# Can anyone recommend a cashback website for bh and/or amazon?



## GerryDavid (Jun 6, 2012)

I want to purchase some stuff from either site but I would also like to save a bit of money.   I tried ebates but it doesnt say what kind of discount you get with amazon, just a coupon and nothing for bh.  I miss bing.com and their awesome cashback program, it came in handy when I bought my new camera and good lense. 

I signed up for amazons affiliate program but I guess you start off with a 2% reward, I was hoping for something better.


----------



## ColeGauthier (Jun 6, 2012)

Edit


----------



## GerryDavid (Jun 6, 2012)

ColeGauthier said:


> Nothings comes free, if that's what you asking... If you are a pro, you won't wait around for rebates, you will get what you need now.


 
Some things are worth waiting for, and if you plan ahead you can wait for certain things when they go on sale.  and as a pro you know to look for ways to keep costs down to keep things more profitable.

but I am talking about instant cashback, you use their link, you save between 2% and 15%, they make an unknown amount, and in a few weeks you receive a check for the amount you saved if you ask for it to be sent right away.


----------



## HughGuessWho (Jun 6, 2012)

GerryDavid said:
			
		

> Some things are worth waiting for, and if you plan ahead you can wait for certain things when they go on sale.  and as a pro you know to look for ways to keep costs down to keep things more profitable.
> 
> but I am talking about instant cashback, you use their link, you save between 2% and 15%, they make an unknown amount, and in a few weeks you receive a check for the amount you saved if you ask for it to be sent right away.
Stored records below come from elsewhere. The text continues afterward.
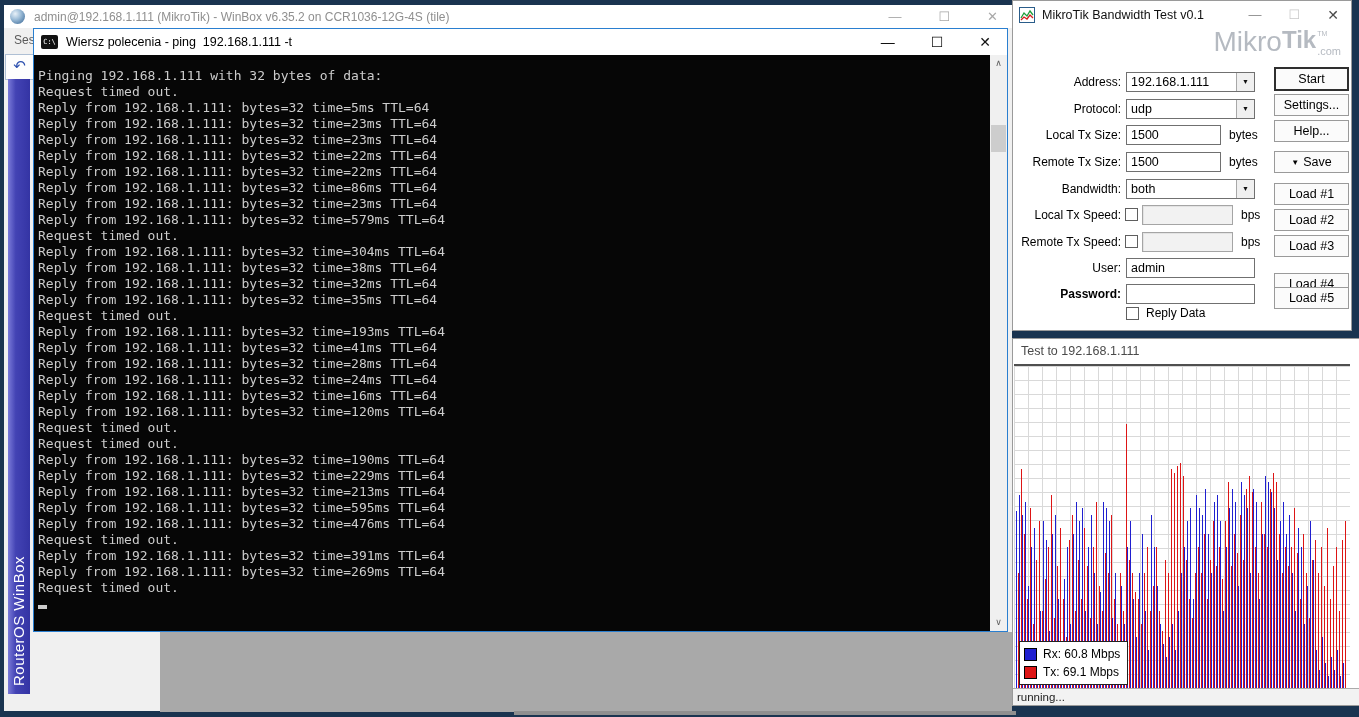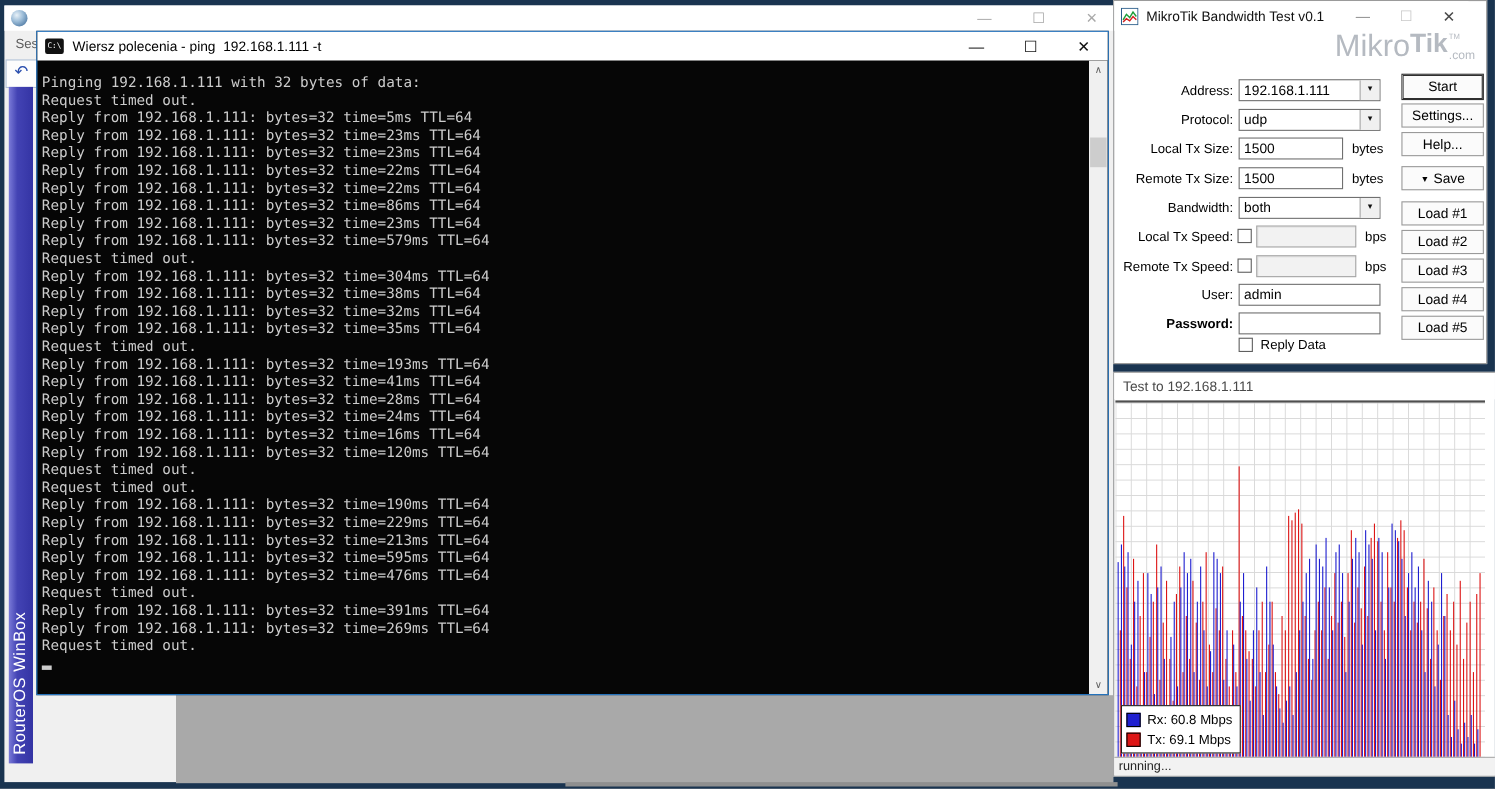--- a/index.html
+++ b/index.html
@@ -99,6 +99,7 @@
   <div id="winbox" class="abs">
     <div id="wb-titlebar" class="abs">
       <div id="wb-icon"></div>
+      <span id="wb-title">admin@192.168.1.111 (MikroTik) - WinBox v6.35.2 on CCR1036-12G-4S (tile)</span>
       <div class="wb-controls">
         <span>—</span>
         <span>☐</span>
I've been involve with affiliate programs for over 10 years. I've never known it to work exactly as you've described. Amazon doesn't send you a check until you have earned $100 or more.


----------



## GerryDavid (Jun 6, 2012)

the only cash back site im familiar with is bing.com and I believe you could have asked for a check at any point.    but they stopped the cash back program a year and some ago.


----------